• _Try it_
Transcribe all the data below exactly, leaving its pictures out.

• _Source material_
=====

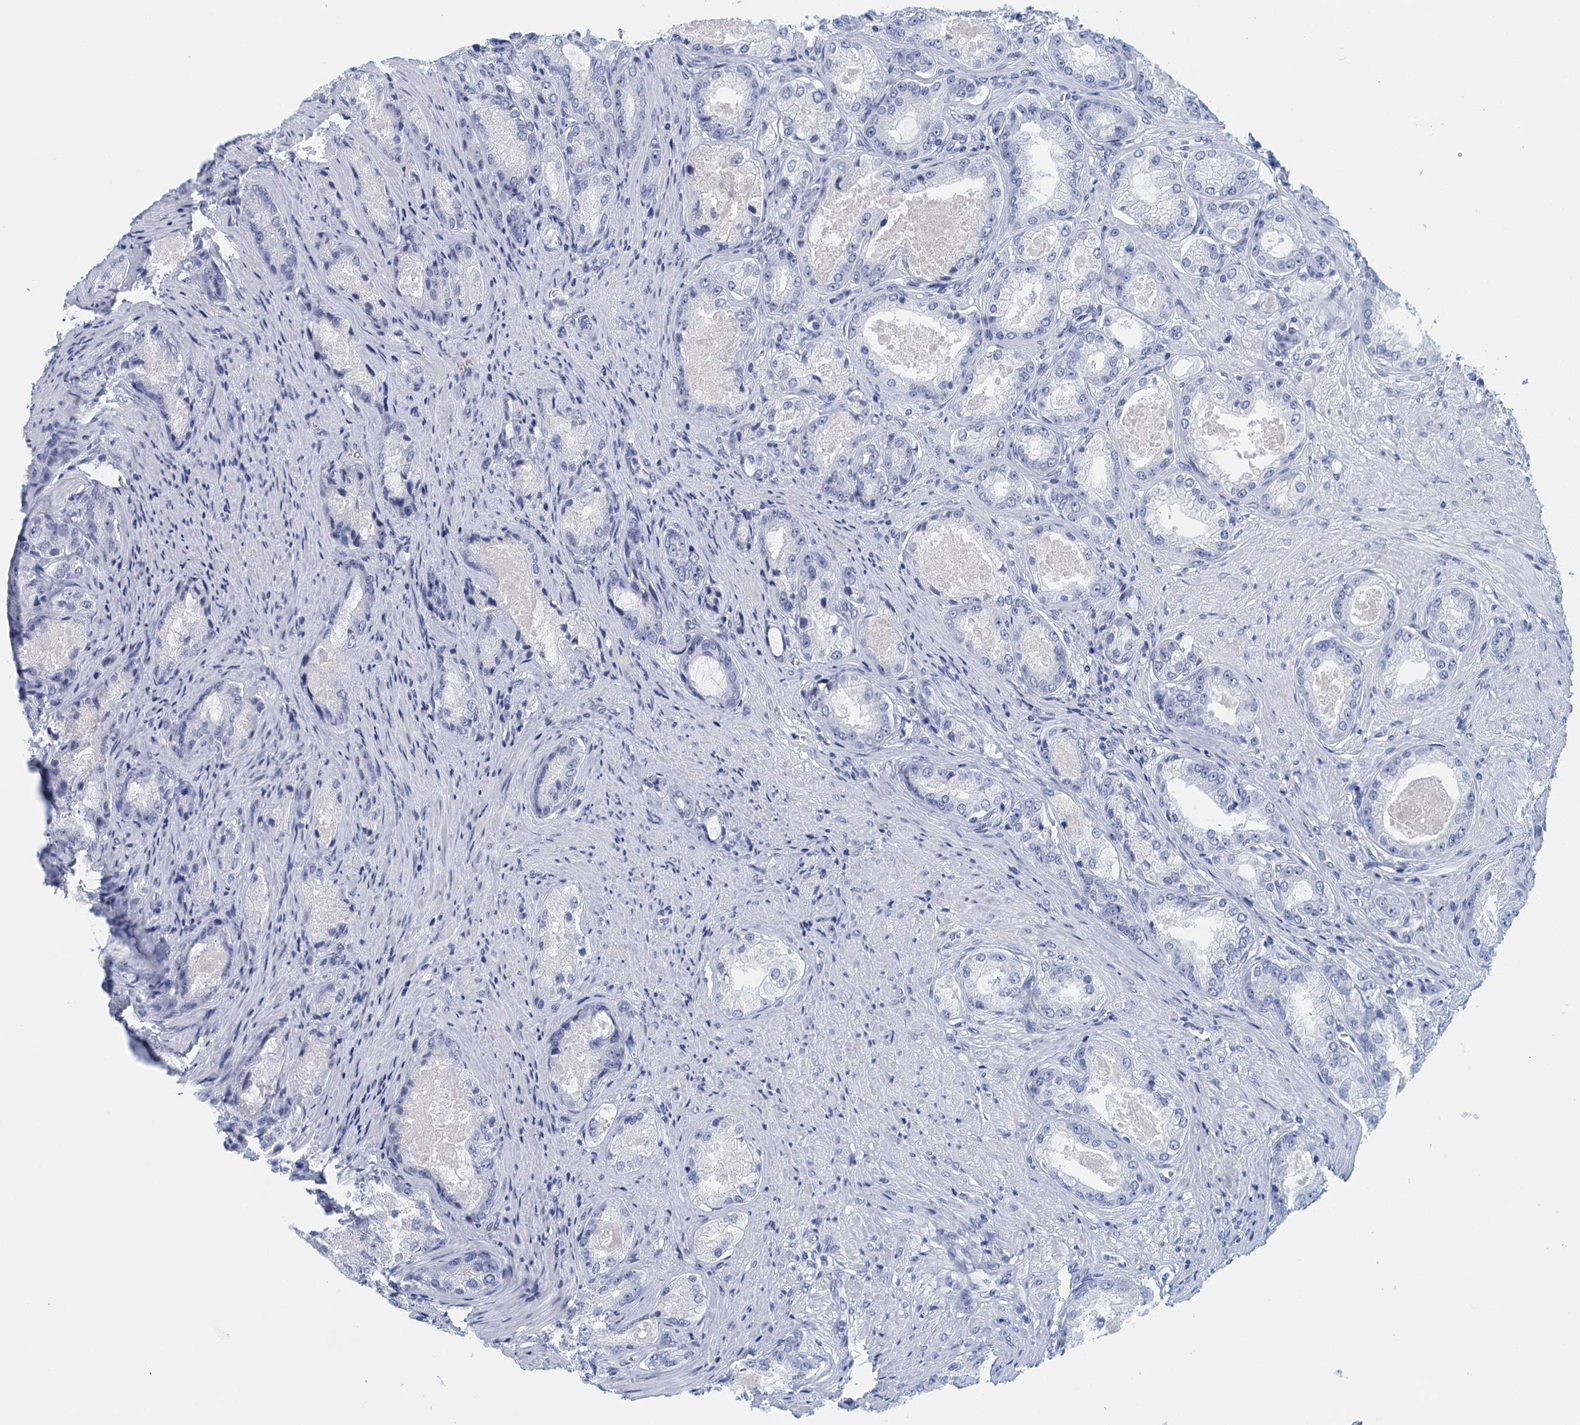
{"staining": {"intensity": "negative", "quantity": "none", "location": "none"}, "tissue": "prostate cancer", "cell_type": "Tumor cells", "image_type": "cancer", "snomed": [{"axis": "morphology", "description": "Adenocarcinoma, Low grade"}, {"axis": "topography", "description": "Prostate"}], "caption": "Adenocarcinoma (low-grade) (prostate) stained for a protein using immunohistochemistry (IHC) demonstrates no staining tumor cells.", "gene": "CYP51A1", "patient": {"sex": "male", "age": 68}}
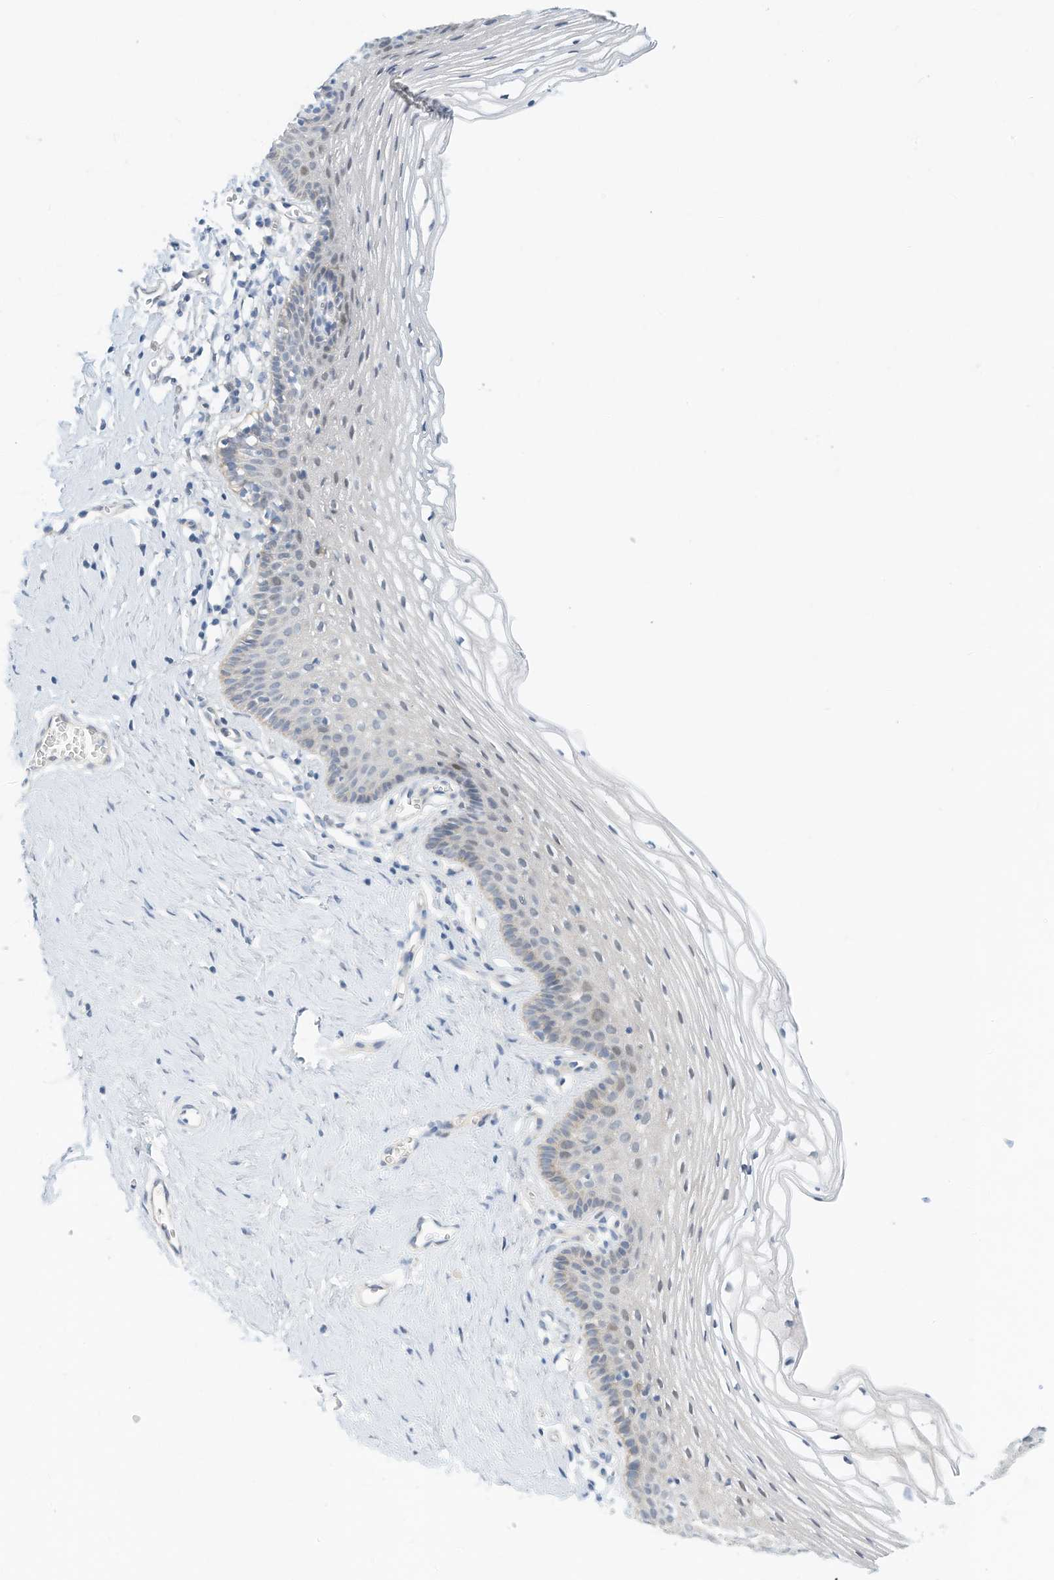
{"staining": {"intensity": "negative", "quantity": "none", "location": "none"}, "tissue": "vagina", "cell_type": "Squamous epithelial cells", "image_type": "normal", "snomed": [{"axis": "morphology", "description": "Normal tissue, NOS"}, {"axis": "topography", "description": "Vagina"}], "caption": "Immunohistochemical staining of normal human vagina displays no significant staining in squamous epithelial cells.", "gene": "ARHGAP28", "patient": {"sex": "female", "age": 32}}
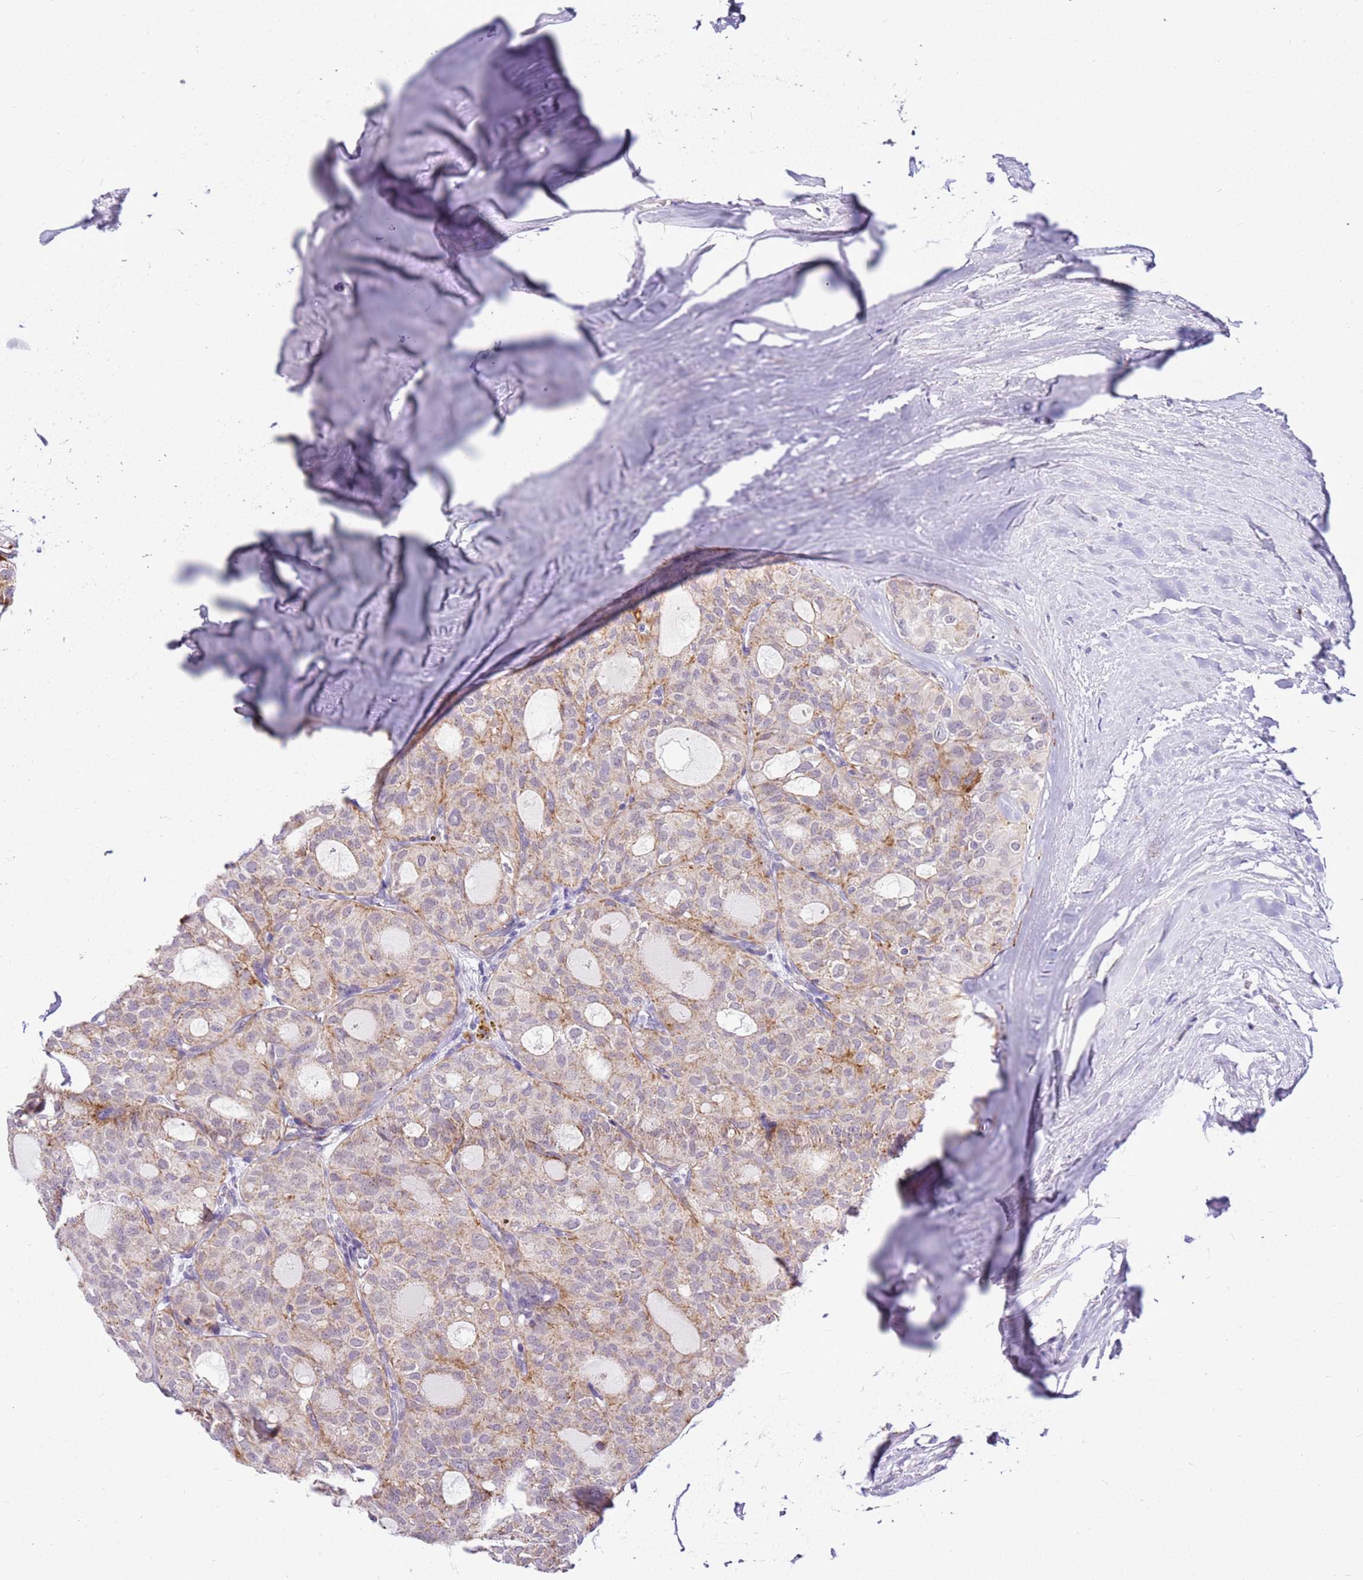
{"staining": {"intensity": "moderate", "quantity": "<25%", "location": "cytoplasmic/membranous"}, "tissue": "thyroid cancer", "cell_type": "Tumor cells", "image_type": "cancer", "snomed": [{"axis": "morphology", "description": "Follicular adenoma carcinoma, NOS"}, {"axis": "topography", "description": "Thyroid gland"}], "caption": "Immunohistochemical staining of thyroid follicular adenoma carcinoma shows moderate cytoplasmic/membranous protein staining in about <25% of tumor cells.", "gene": "SMIM4", "patient": {"sex": "male", "age": 75}}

=====

• _Answer to this exercise_
{"staining": {"intensity": "negative", "quantity": "none", "location": "none"}, "tissue": "prostate cancer", "cell_type": "Tumor cells", "image_type": "cancer", "snomed": [{"axis": "morphology", "description": "Adenocarcinoma, Low grade"}, {"axis": "topography", "description": "Prostate"}], "caption": "Adenocarcinoma (low-grade) (prostate) stained for a protein using immunohistochemistry (IHC) demonstrates no staining tumor cells.", "gene": "CYP51A1", "patient": {"sex": "male", "age": 68}}
{"staining": {"intensity": "negative", "quantity": "none", "location": "none"}, "tissue": "vagina", "cell_type": "Squamous epithelial cells", "image_type": "normal", "snomed": [{"axis": "morphology", "description": "Normal tissue, NOS"}, {"axis": "topography", "description": "Vagina"}], "caption": "Immunohistochemical staining of normal human vagina displays no significant staining in squamous epithelial cells.", "gene": "ARHGAP28", "patient": {"sex": "female", "age": 32}}
{"staining": {"intensity": "moderate", "quantity": "<25%", "location": "cytoplasmic/membranous"}, "tissue": "thyroid cancer", "cell_type": "Tumor cells", "image_type": "cancer", "snomed": [{"axis": "morphology", "description": "Follicular adenoma carcinoma, NOS"}, {"axis": "topography", "description": "Thyroid gland"}], "caption": "Immunohistochemical staining of thyroid follicular adenoma carcinoma shows moderate cytoplasmic/membranous protein staining in about <25% of tumor cells.", "gene": "SMIM4", "patient": {"sex": "male", "age": 75}}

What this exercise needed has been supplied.